Cuando la Propiedad se Convierte en una Licencia
Hubo una época en que comprar un videojuego significaba poseerlo. Pagabas por el juego, lo llevabas a casa, lo colocabas en un estante y era tuyo. Podías jugarlo años después, prestárselo a un amigo, venderlo, intercambiarlo o conservarlo como parte de una colección. Esa idea de propiedad está siendo reemplazada lentamente por algo muy diferente: el acceso.
El cambio hacia el contenido multimedia digital no resulta difícil de comprender desde una perspectiva empresarial. La distribución digital reduce los costos de fabricación, elimina los envíos, limita el mercado de juegos usados y mantiene más ingresos dentro del ecosistema de la propia empresa. Desde una perspectiva corporativa, es una decisión comercial inteligente. La preocupación está en lo que el consumidor entrega a cambio.

> Extracto de datos
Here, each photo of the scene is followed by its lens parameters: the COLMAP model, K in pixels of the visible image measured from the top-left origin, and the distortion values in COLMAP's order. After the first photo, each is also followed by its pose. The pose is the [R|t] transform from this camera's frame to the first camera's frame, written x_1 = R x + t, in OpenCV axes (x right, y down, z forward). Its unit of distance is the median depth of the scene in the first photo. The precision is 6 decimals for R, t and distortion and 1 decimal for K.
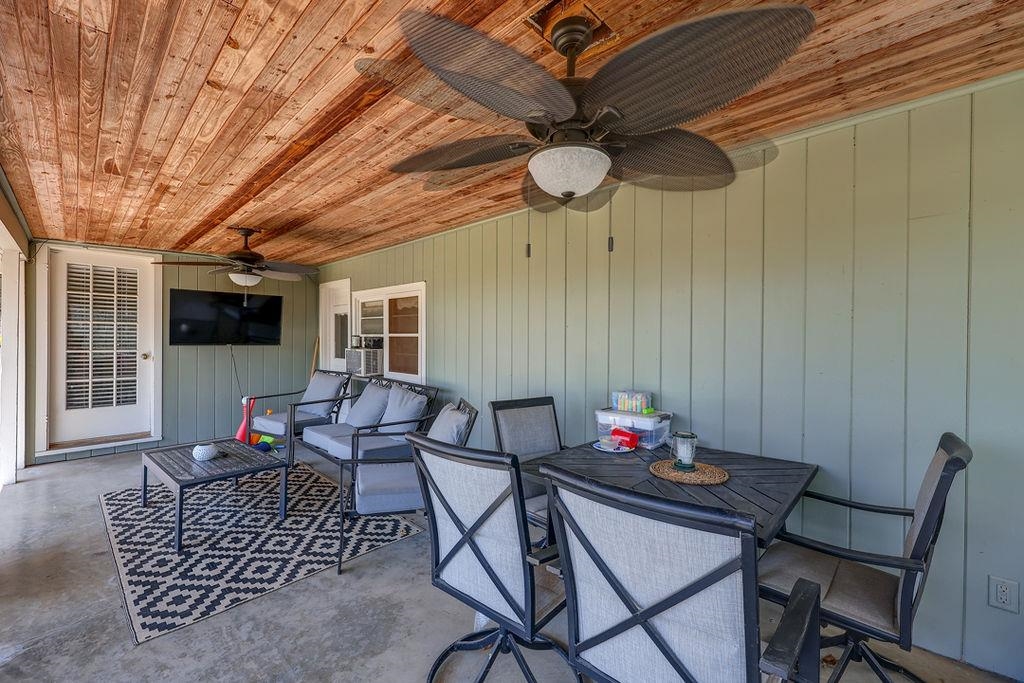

> Objetivo de la tarea
Según el texto sobre la propiedad de los videojuegos, ¿qué podía hacer el comprador con un juego adquirido en aquella época? Enumera todas las acciones mencionadas.

> Resultado del ejercicio
- Jugarlo años después
- Prestárselo a un amigo
- Venderlo
- Intercambiarlo
- Conservarlo como parte de una colección